*WHAT IS ASKED*.
Turn the lines below into a numbered list, leaving out any blank lines and all of the pictures.

*DATA TO USE*.
══════
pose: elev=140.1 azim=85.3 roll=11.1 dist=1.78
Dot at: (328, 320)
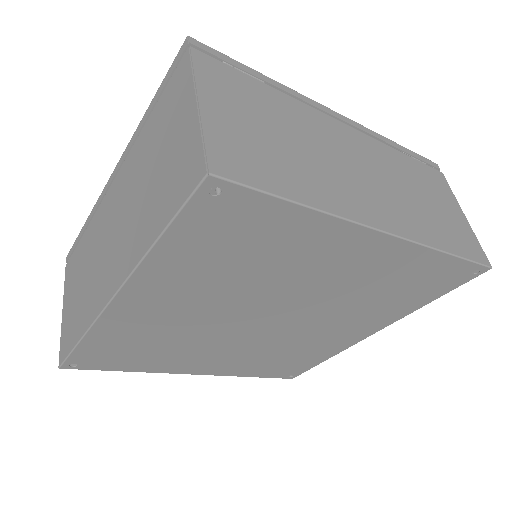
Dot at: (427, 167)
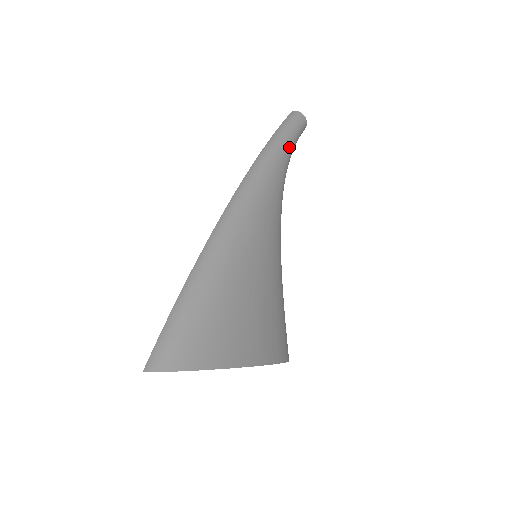
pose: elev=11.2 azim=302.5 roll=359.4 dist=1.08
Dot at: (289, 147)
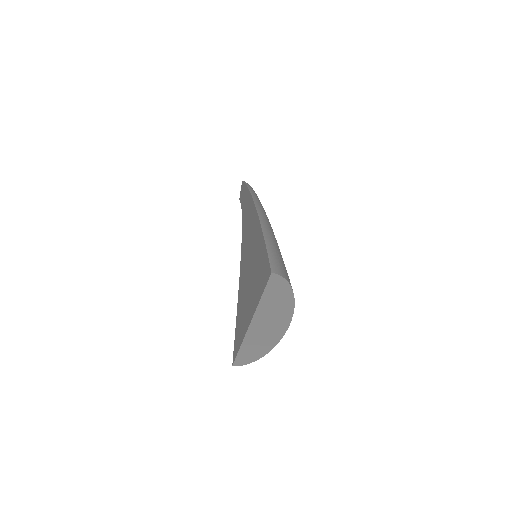
Dot at: occluded
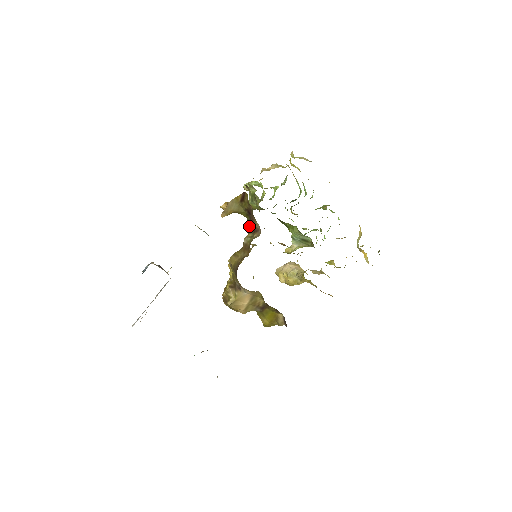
══════
*COMPLETED EXERCISE*.
1. pose: elev=140.1 azim=85.3 roll=11.1 dist=1.78
2. Dot at: (328, 320)
3. Dot at: (427, 167)
4. pose: elev=11.2 azim=302.5 roll=359.4 dist=1.08
5. Dot at: (289, 147)
6. Dot at: occluded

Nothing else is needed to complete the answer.